Venezuelas Präsident Hugo Chávez hat sich voriges Wochenende erneut nach Kuba verabschiedet. Dort setzt er derzeit seine Krebstherapie fort, nachdem ihm bereits im Juni ein bösartiger Tumor im Beckenbereich entfernt worden war. Der prekäre Gesundheitszustand des Präsidenten hat die Frage aufgeworfen, wer denn im Fall des Falles an seiner statt das Land regieren könnte.
Dabei stößt man auf eine weitere Parallele mit Kubas ehemaligem Máximo Líder Fidel Castro, mit dem Chávez nicht nur eine innige Freundschaft, sondern auch ein Faible für Sozialismus und starken Führungsstil sowie der Hass auf die USA verbindet. Denn so wie in Kuba, wo nach Fidels Krankheit dessen Bruder Raúl das Ruder übernommen hat, könnte irgendwann Chávez Bruder Adán die Macht im Land übernehmen.
Adán ist der älteste der sechs Chávez-Brüder und hat den knapp zwei Jahre jüngeren Hugo maßgeblich in seiner politischen Bildung beeinflusst. Der überzeugte Marxist soll Hugo Chávez in den 1980ern mit dem Guerilla-Führer Douglas Bravo zusammengebracht haben, der im Erdölreichtum Venezuelas ein Mittel zum politischen Wandel sah. Eine Idee, die Chávez offenbar verinnerlicht hat.
Adán, der ein Physik-Studium an der Universidad de los Andes abgeschlossen hat, erhielt unter der Amtszeit seines Bruders als Präsident bereits einige politische Schlüsselposten. Er war Unterrichtsminister und Botschafter in Kuba. Derzeit ist der 58-Jährige Gouverneur des westvenezolanischen Bundesstaats Barinas. Allerdings sieht es nicht so aus, als würde er diese Aufgabe mit Bravour absolvieren.
Barinas, der Heimat-Bundesstaat der Familie Chávez, ist der ärmste in Venezuela.
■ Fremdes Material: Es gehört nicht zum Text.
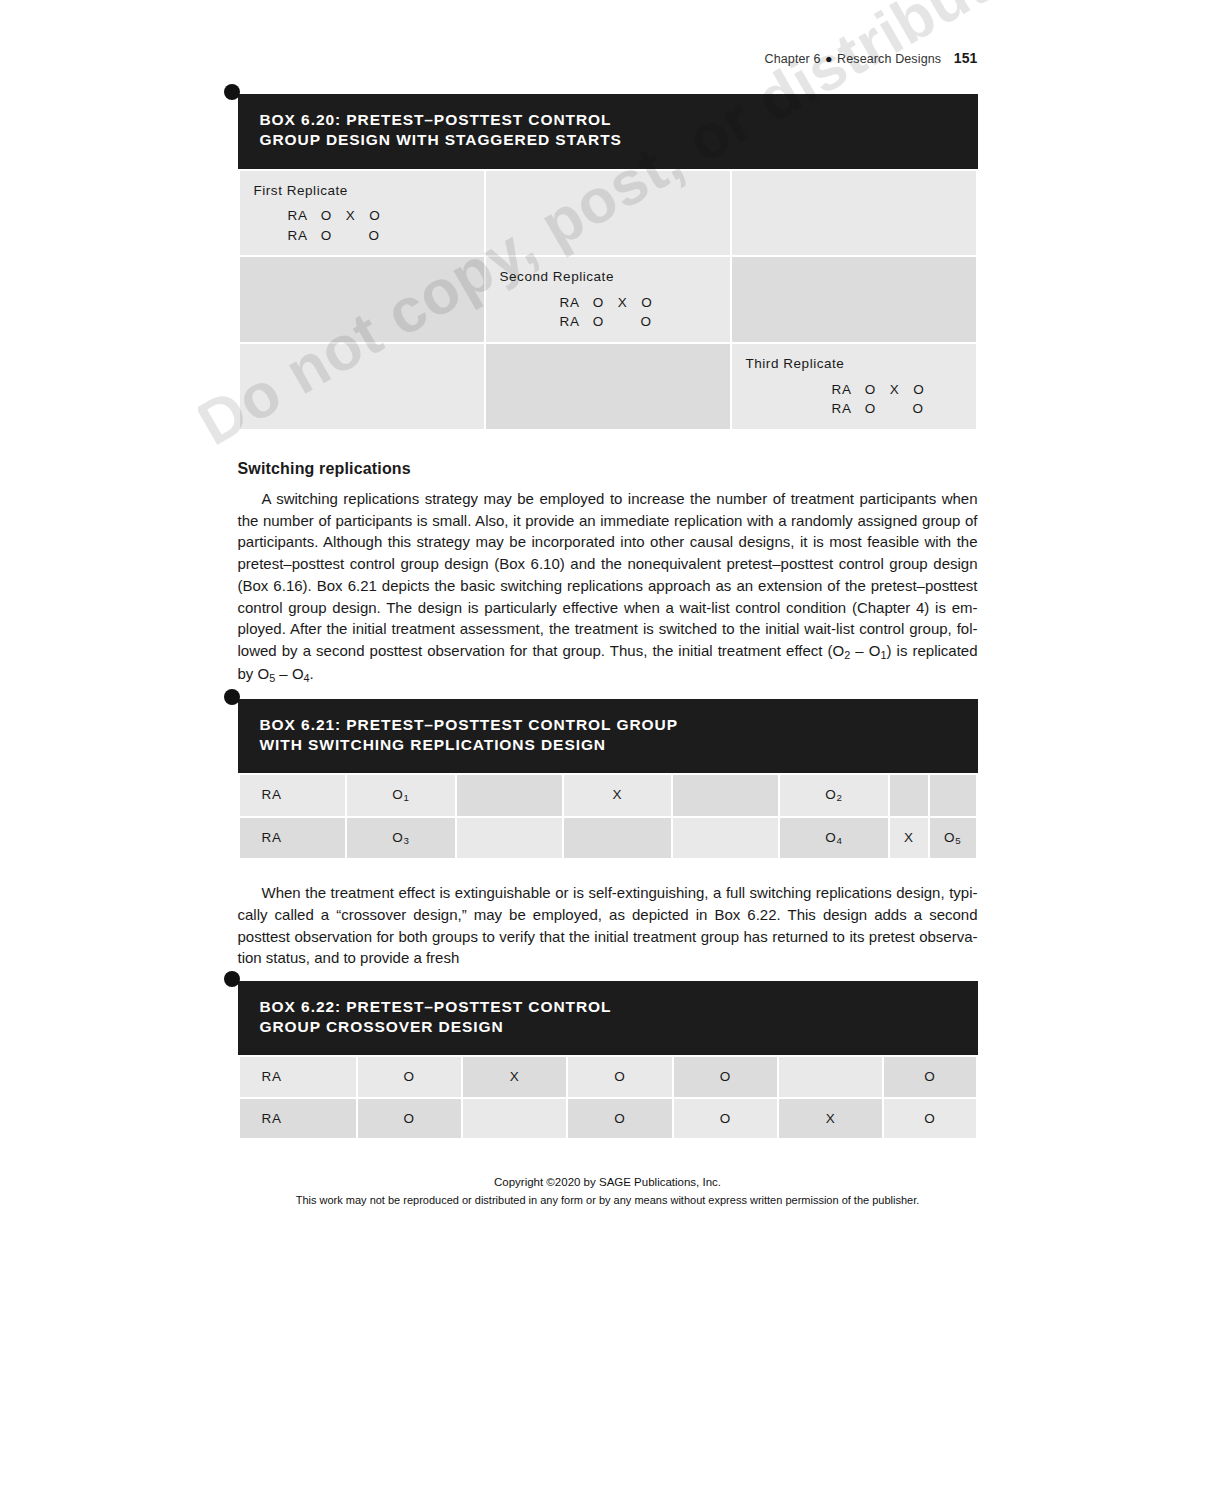Chapter 6●Research Designs 151
Do not copy, post, or distribute
BOX 6.20: PRETEST–POSTTEST CONTROL GROUP DESIGN WITH STAGGERED STARTS
| First Replicate RA O X O RA O O | | |
| | Second Replicate RA O X O RA O O | |
| | | Third Replicate RA O X O RA O O |
Switching replications
A switching replications strategy may be employed to increase the number of treatment participants when the number of participants is small. Also, it provide an immediate replication with a randomly assigned group of participants. Although this strategy may be incorporated into other causal designs, it is most feasible with the pretest–posttest control group design (Box 6.10) and the nonequivalent pretest–posttest control group design (Box 6.16). Box 6.21 depicts the basic switching replications approach as an extension of the pretest–posttest control group design. The design is particularly effective when a wait-list control condition (Chapter 4) is employed. After the initial treatment assessment, the treatment is switched to the initial wait-list control group, followed by a second posttest observation for that group. Thus, the initial treatment effect (O2 – O1) is replicated by O5 – O4.
BOX 6.21: PRETEST–POSTTEST CONTROL GROUP WITH SWITCHING REPLICATIONS DESIGN
| RA | O 1 | | X | | O 2 | | |
| RA | O 3 | | | | O 4 | X | O 5 |
When the treatment effect is extinguishable or is self-extinguishing, a full switching replications design, typically called a “crossover design,” may be employed, as depicted in Box 6.22. This design adds a second posttest observation for both groups to verify that the initial treatment group has returned to its pretest observation status, and to provide a fresh
BOX 6.22: PRETEST–POSTTEST CONTROL GROUP CROSSOVER DESIGN
| RA | O | X | O | O | | O |
| RA | O | | O | O | X | O |
Copyright ©2020 by SAGE Publications, Inc.
This work may not be reproduced or distributed in any form or by any means without express written permission of the publisher.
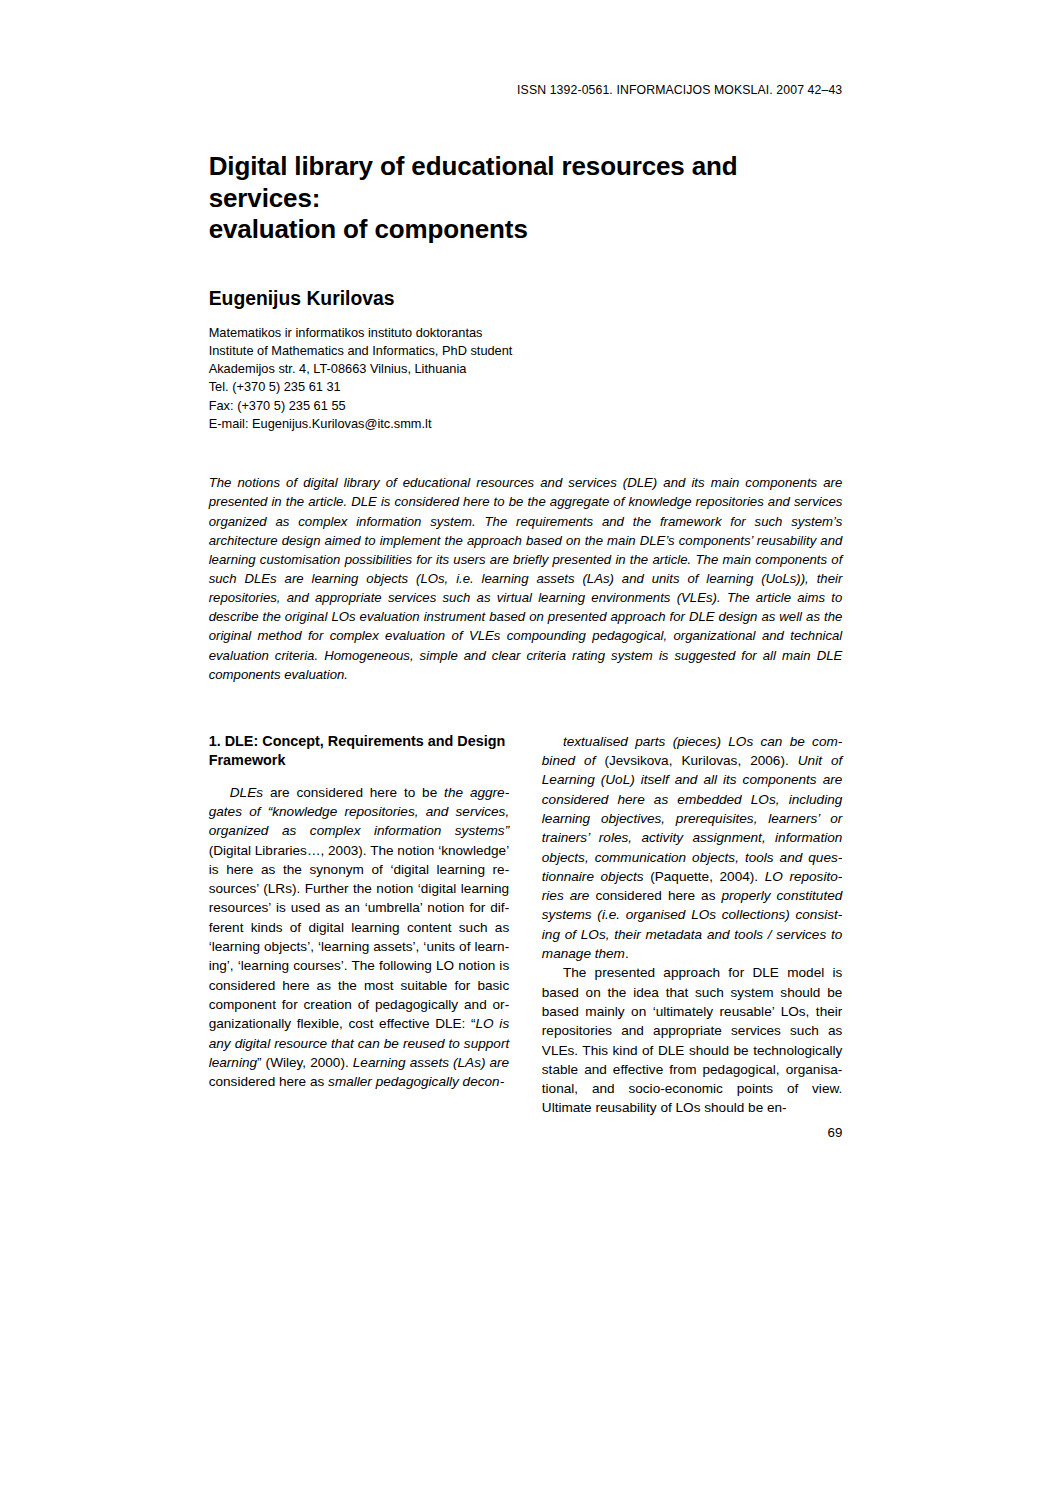ISSN 1392-0561. INFORMACIJOS MOKSLAI. 2007 42–43
Digital library of educational resources and services:
evaluation of components
Eugenijus Kurilovas
Matematikos ir informatikos instituto doktorantas
Institute of Mathematics and Informatics, PhD student
Akademijos str. 4, LT-08663 Vilnius, Lithuania
Tel. (+370 5) 235 61 31
Fax: (+370 5) 235 61 55
E-mail: Eugenijus.Kurilovas@itc.smm.lt
The notions of digital library of educational resources and services (DLE) and its main components are presented in the article. DLE is considered here to be the aggregate of knowledge repositories and services organized as complex information system. The requirements and the framework for such system’s architecture design aimed to implement the approach based on the main DLE’s components’ reusability and learning customisation possibilities for its users are briefly presented in the article. The main components of such DLEs are learning objects (LOs, i.e. learning assets (LAs) and units of learning (UoLs)), their repositories, and appropriate services such as virtual learning environments (VLEs). The article aims to describe the original LOs evaluation instrument based on presented approach for DLE design as well as the original method for complex evaluation of VLEs compounding pedagogical, organizational and technical evaluation criteria. Homogeneous, simple and clear criteria rating system is suggested for all main DLE components evaluation.
1. DLE: Concept, Requirements and Design Framework
DLEs are considered here to be the aggregates of “knowledge repositories, and services, organized as complex information systems” (Digital Libraries…, 2003). The notion ‘knowledge’ is here as the synonym of ‘digital learning resources’ (LRs). Further the notion ‘digital learning resources’ is used as an ‘umbrella’ notion for different kinds of digital learning content such as ‘learning objects’, ‘learning assets’, ‘units of learning’, ‘learning courses’. The following LO notion is considered here as the most suitable for basic component for creation of pedagogically and organizationally flexible, cost effective DLE: “LO is any digital resource that can be reused to support learning” (Wiley, 2000). Learning assets (LAs) are considered here as smaller pedagogically decon-
textualised parts (pieces) LOs can be combined of (Jevsikova, Kurilovas, 2006). Unit of Learning (UoL) itself and all its components are considered here as embedded LOs, including learning objectives, prerequisites, learners’ or trainers’ roles, activity assignment, information objects, communication objects, tools and questionnaire objects (Paquette, 2004). LO repositories are considered here as properly constituted systems (i.e. organised LOs collections) consisting of LOs, their metadata and tools / services to manage them.
The presented approach for DLE model is based on the idea that such system should be based mainly on ‘ultimately reusable’ LOs, their repositories and appropriate services such as VLEs. This kind of DLE should be technologically stable and effective from pedagogical, organisational, and socio-economic points of view. Ultimate reusability of LOs should be en-
69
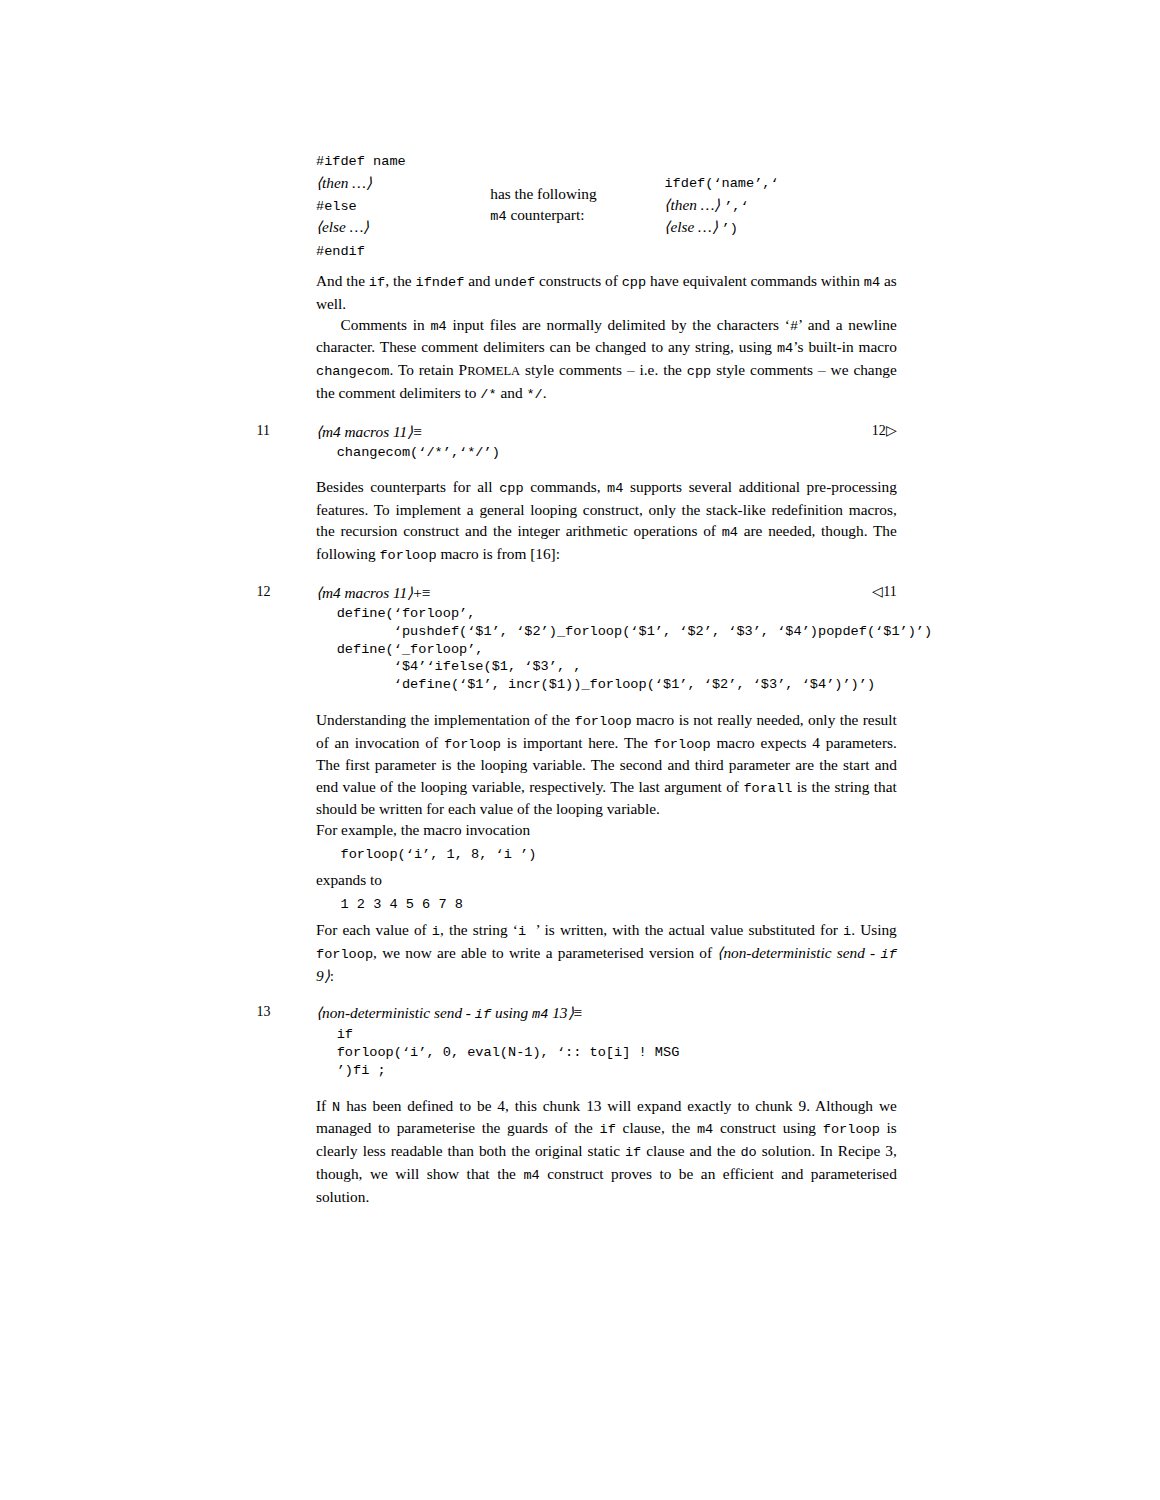| #ifdef name ⟨then …⟩ #else ⟨else …⟩ #endif | has the following m4 counterpart: | ifdef(‘name’,‘ ⟨then …⟩ ’,‘ ⟨else …⟩ ’) |
And the if, the ifndef and undef constructs of cpp have equivalent commands within m4 as well.
Comments in m4 input files are normally delimited by the characters ‘#’ and a newline character. These comment delimiters can be changed to any string, using m4’s built-in macro changecom. To retain PROMELA style comments – i.e. the cpp style comments – we change the comment delimiters to /* and */.
11
⟨m4 macros 11⟩≡ 12▷
changecom(‘/*’,‘*/’)
Besides counterparts for all cpp commands, m4 supports several additional pre-processing features. To implement a general looping construct, only the stack-like redefinition macros, the recursion construct and the integer arithmetic operations of m4 are needed, though. The following forloop macro is from [16]:
12
⟨m4 macros 11⟩+≡ ◁11
define(‘forloop’,
       ‘pushdef(‘$1’, ‘$2’)_forloop(‘$1’, ‘$2’, ‘$3’, ‘$4’)popdef(‘$1’)’)
define(‘_forloop’,
       ‘$4’‘ifelse($1, ‘$3’, ,
       ‘define(‘$1’, incr($1))_forloop(‘$1’, ‘$2’, ‘$3’, ‘$4’)’)’)
Understanding the implementation of the forloop macro is not really needed, only the result of an invocation of forloop is important here. The forloop macro expects 4 parameters. The first parameter is the looping variable. The second and third parameter are the start and end value of the looping variable, respectively. The last argument of forall is the string that should be written for each value of the looping variable.
For example, the macro invocation
forloop(‘i’, 1, 8, ‘i ’)
expands to
1 2 3 4 5 6 7 8
For each value of i, the string ‘i ’ is written, with the actual value substituted for i. Using forloop, we now are able to write a parameterised version of ⟨non-deterministic send - if 9⟩:
13
⟨non-deterministic send - if using m4 13⟩≡
if
forloop(‘i’, 0, eval(N-1), ‘:: to[i] ! MSG
’)fi ;
If N has been defined to be 4, this chunk 13 will expand exactly to chunk 9. Although we managed to parameterise the guards of the if clause, the m4 construct using forloop is clearly less readable than both the original static if clause and the do solution. In Recipe 3, though, we will show that the m4 construct proves to be an efficient and parameterised solution.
Viele schon vor langer Zeit angelaufene Projekte harren dort noch immer ihrer Fertigstellung, darunter ein Fußballstadion, ein Einkaufszentrum und ein Museum. Analysten zufolge ist dies im besten Fall auf schlechte Verwaltung zurückzuführen im schlechtesten das Ergebnis korrupter Beamter, die die dafür vorgesehenen Gelder zu ihren Gunsten umleiten.
Da wundert es wenig, dass es heißt, Adán fehle der Draht zur armen Bevölkerung, der eines der Fundament der Macht seines Bruders ist. Auch an Charisma fehle es ihm gegenüber seinem Bruder. Dennoch: Halb im Spaß, halb im Ernst nennt ihn Hugo selbst bereits seinen "Nachfolger".
Die fehlenden Vorzüge ist Adán offenbar bereit, mit Gewalt wegzumachen. Bei einem Gebet für seinen Bruder am Wochenende erinnerte er dessen Anhänger an die Worte Che Guevaras, laut denen der bewaffnete Kampf ein probates Mittel zur Durchsetzung der Revolution sei.